Below are records. Copy every line with "dışında" in it.

# SOURCE RECORDS
+ + + + +

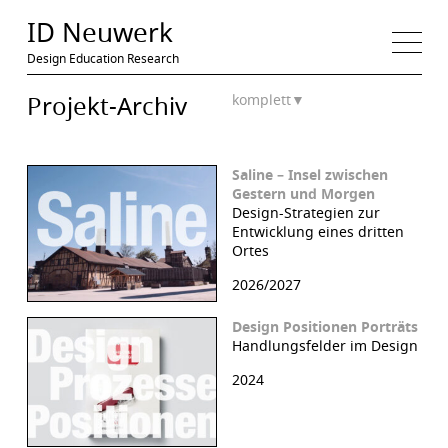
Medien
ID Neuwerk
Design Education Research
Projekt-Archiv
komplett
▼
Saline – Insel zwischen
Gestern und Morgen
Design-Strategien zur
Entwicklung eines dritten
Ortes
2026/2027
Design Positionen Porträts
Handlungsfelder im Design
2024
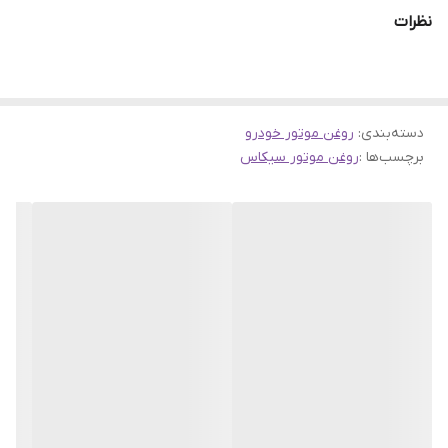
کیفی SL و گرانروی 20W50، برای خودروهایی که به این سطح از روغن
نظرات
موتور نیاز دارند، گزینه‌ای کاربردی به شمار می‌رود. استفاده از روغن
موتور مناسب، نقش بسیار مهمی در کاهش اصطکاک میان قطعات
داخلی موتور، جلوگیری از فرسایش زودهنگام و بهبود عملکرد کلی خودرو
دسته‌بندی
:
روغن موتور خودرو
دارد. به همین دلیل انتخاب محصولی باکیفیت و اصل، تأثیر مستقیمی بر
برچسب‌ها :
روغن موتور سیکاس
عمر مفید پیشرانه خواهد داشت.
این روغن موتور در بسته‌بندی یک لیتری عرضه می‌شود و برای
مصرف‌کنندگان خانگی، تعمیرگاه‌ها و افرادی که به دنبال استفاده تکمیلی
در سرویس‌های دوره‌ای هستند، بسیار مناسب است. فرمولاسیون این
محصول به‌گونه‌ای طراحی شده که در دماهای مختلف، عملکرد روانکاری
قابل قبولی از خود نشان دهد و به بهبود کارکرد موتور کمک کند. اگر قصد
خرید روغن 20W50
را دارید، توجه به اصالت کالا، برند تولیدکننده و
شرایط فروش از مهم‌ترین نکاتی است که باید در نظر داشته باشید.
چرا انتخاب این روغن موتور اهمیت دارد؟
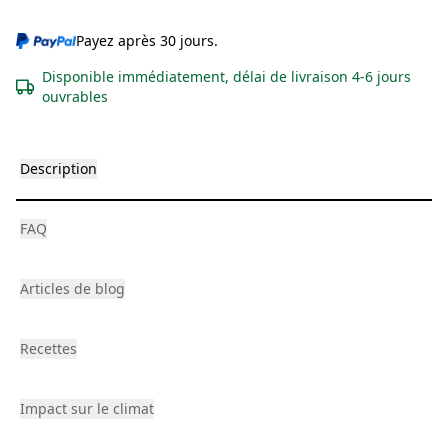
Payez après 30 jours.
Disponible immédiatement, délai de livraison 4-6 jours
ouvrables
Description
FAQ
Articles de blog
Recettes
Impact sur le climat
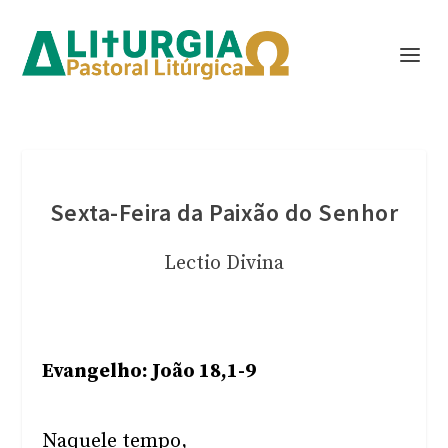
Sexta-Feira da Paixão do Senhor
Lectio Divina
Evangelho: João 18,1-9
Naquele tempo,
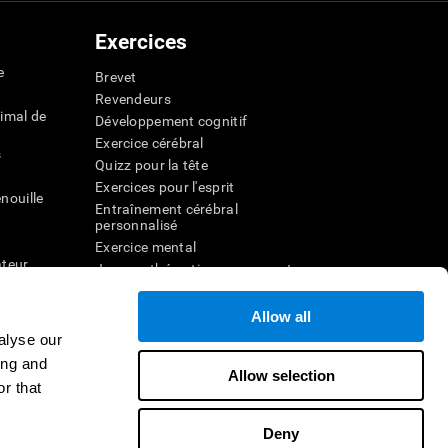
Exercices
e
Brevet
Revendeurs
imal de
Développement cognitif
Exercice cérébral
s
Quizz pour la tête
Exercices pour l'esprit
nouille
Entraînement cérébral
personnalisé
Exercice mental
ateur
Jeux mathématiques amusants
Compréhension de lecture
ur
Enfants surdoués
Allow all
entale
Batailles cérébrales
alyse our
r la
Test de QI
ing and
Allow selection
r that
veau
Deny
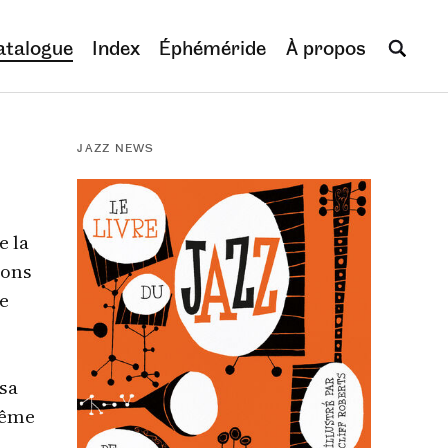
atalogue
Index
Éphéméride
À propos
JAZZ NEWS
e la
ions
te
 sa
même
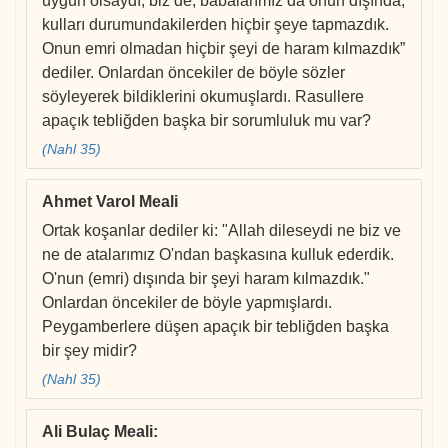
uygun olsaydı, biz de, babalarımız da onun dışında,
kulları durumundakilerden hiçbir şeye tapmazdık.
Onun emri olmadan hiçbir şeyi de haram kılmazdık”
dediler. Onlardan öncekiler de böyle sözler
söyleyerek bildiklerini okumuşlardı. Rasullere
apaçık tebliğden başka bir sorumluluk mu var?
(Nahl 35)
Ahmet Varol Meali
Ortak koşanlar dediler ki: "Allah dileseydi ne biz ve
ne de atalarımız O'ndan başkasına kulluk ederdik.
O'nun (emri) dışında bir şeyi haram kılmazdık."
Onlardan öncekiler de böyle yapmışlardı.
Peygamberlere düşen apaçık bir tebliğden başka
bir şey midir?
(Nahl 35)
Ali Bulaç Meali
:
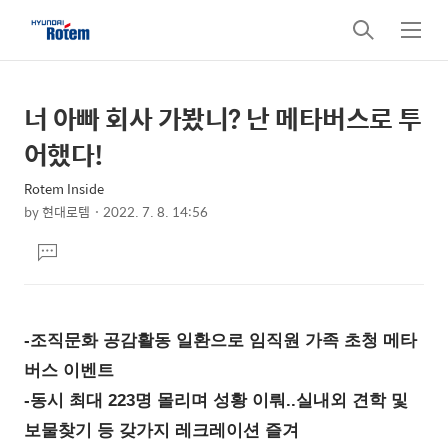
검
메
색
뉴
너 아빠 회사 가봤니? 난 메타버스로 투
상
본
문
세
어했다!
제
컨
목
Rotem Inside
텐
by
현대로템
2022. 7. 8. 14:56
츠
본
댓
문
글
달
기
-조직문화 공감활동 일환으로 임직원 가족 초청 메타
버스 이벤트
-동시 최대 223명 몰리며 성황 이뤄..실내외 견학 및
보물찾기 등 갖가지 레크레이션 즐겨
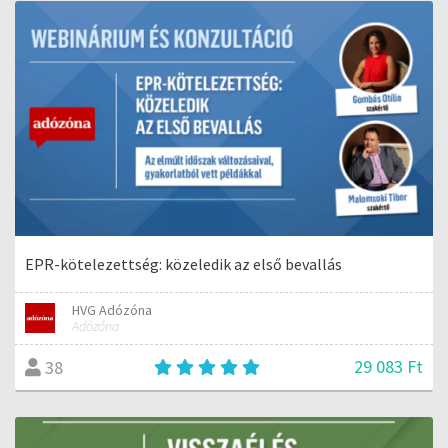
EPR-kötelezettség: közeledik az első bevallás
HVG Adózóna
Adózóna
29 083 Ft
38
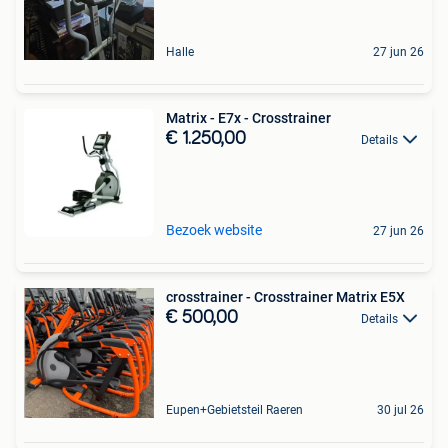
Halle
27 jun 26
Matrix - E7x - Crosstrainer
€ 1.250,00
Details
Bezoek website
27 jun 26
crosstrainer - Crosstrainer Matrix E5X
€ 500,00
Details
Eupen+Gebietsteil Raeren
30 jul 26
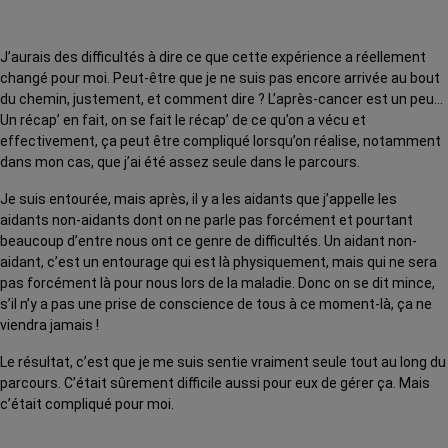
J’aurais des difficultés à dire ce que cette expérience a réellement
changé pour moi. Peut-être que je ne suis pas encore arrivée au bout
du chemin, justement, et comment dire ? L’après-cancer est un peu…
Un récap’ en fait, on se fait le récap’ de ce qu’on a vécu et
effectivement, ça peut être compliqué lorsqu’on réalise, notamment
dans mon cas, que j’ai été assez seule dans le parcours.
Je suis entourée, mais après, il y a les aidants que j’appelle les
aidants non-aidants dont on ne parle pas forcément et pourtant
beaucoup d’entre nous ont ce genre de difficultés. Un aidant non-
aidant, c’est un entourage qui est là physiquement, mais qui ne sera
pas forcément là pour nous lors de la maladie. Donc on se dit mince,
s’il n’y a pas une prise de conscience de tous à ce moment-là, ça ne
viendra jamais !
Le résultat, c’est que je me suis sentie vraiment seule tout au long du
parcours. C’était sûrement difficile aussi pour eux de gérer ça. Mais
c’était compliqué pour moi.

+ + + + +

# RESULT
uygun olsaydı, biz de, babalarımız da onun dışında,
O'nun (emri) dışında bir şeyi haram kılmazdık."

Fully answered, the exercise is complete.